1938-P: The Gut Microbiota Is Critical for the Beneficial Metabolic Effects of Palmitic Acid Hydroxy Stearic Acids (PAHSAs) in Diet-Induced Obese Mice

The gut microbiome contributes to host health and has therapeutic potential to treat metabolic disease. A newer class of lipids, PAHSAs, have antidiabetic effects in high-fat diet (HFD)-fed mice. We aimed to determine whether the gut microbiome contributes to the beneficial metabolic effects of PAHSAs and if these effects are transmissible by Fecal Microbiota Transplantation (FMT) in mice. In HFD-fed germ-free (GF) mice, PAHSA treatment for 35 days did not improve glucose homeostasis vs. vehicle-treated mice, in contrast to previous data in conventional HFD mice. Feces from conventional Chow fed mice with enhanced insulin sensitivity after PAHSA treatment for 21 days were used for oral FMT in HFD-GF mice. HFD-GF mice treated with feces from PAHSA-treated chow mice gained less weight, had reduced glycemia 5-hrs after food removal, and were more glucose tolerant and insulin sensitive than HFD-GF-mice that received feces from vehicle-treated Chow mice. Metagenome sequencing and metabolomics analysis performed on cecal contents from conventional Chow-fed PAHSA- and Vehicle-treated mice showed that 26 fatty acids (out of 600 metabolites) and several microbial species and their metabolic pathways correlated most highly with PAHSA-mediated insulin sensitivity. Also, Bacteroides thetaiotaomicron (Bt), a gut microbe associated with leanness in humans, and cecal C34:2 Phosphatidylethanolamine (PE), an abundant phospholipid class that is reduced in obese humans, were most strongly associated with the beneficial PAHSA effects. Initial studies with Bt treatment in male chow mice show improved glucose tolerance and lower glycemia 5-hrs after food removal vs. controls. Thus, the gut microbiota is necessary for the effects of PAHSAs to improve glucose homeostasis in HFD-fed mice.
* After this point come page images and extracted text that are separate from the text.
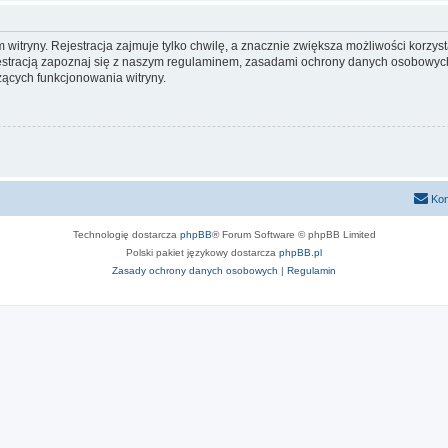
itryny. Rejestracja zajmuje tylko chwilę, a znacznie zwiększa możliwości korzyst
stracją zapoznaj się z naszym regulaminem, zasadami ochrony danych osobowych
ących funkcjonowania witryny.
Kon
Technologię dostarcza
phpBB
® Forum Software © phpBB Limited
Polski pakiet językowy dostarcza
phpBB.pl
Zasady ochrony danych osobowych
|
Regulamin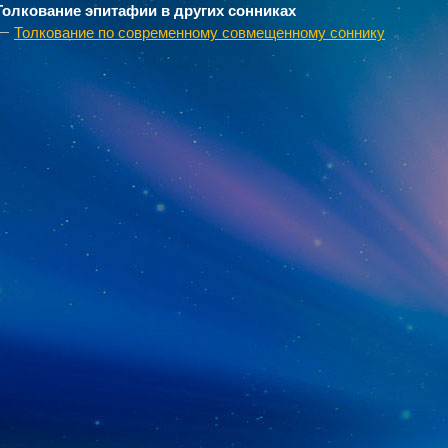
Толкование эпитафии в других сонниках
Толкование по современному совмещенному соннику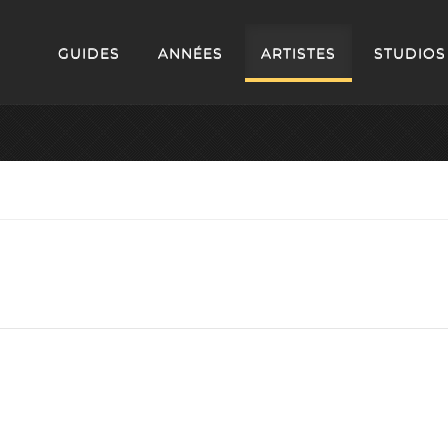
GUIDES
ANNÉES
ARTISTES
STUDIOS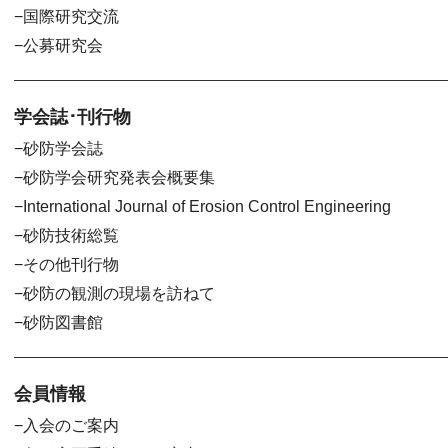
国際研究交流
公募研究会
学会誌･刊行物
砂防学会誌
砂防学会研究発表会概要集
International Journal of Erosion Control Engineering
砂防技術総覧
その他刊行物
砂防の観測の現場を訪ねて
砂防図書館
会員情報
入会のご案内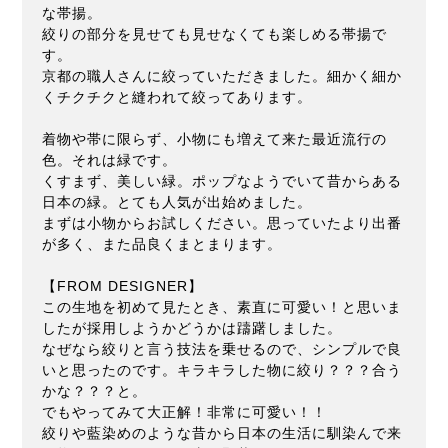
な帯揚。
絞りの部分を見せても見せなくても楽しめる帯揚で
す。
京都の職人さんに絞っていただきました。細かく細か
くチクチクと縫われて絞ってあります。
着物や帯に限らず、小物にも増えて来た最近流行の
色。それは緑です。
くすまず、美しい緑。ポップなようでいて昔からある
日本の緑。とても人気が出始めました。
まずは小物からお試しください。思っていたより出番
が多く、また品良くまとまります。
【FROM DESIGNER】
この生地を初めて見たとき、素直に可愛い！と思いま
したが採用しようかどうかは躊躇しました。
なぜなら絞りと言う技法を乗せるので、シンプルで良
いと思ったのです。キラキラした物に絞り？？？合う
かな？？？と。
でもやってみて大正解！非常に可愛い！！
絞りや藍染めのような昔から日本の生活に馴染んで来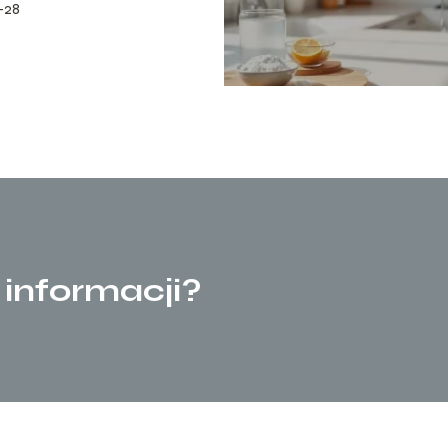
-28
 informacji?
These effects can be conferred by FMT. PAHSA-associated microbes could provide novel gut-based therapeutic strategies to treat obesity and insulin resistance. Disclosure J. Lee: None. A. Rahnavard: None. K. Wellenstein: None. A.T. Nelson: None. C.B. Clish: None. D. Siegel: None. B. Kahn: Advisory Panel; Self; Harrington Discovery Institute, Janssen Pharmaceuticals, Inc., National Institute of Diabetes and Digestive and Kidney Diseases. Funding National Institute of Diabetes and Digestive and Kidney Diseases (1K01DK114162-01A1, DK1NADK-057521-01 to J.L.); JPB Foundation (to B.K.)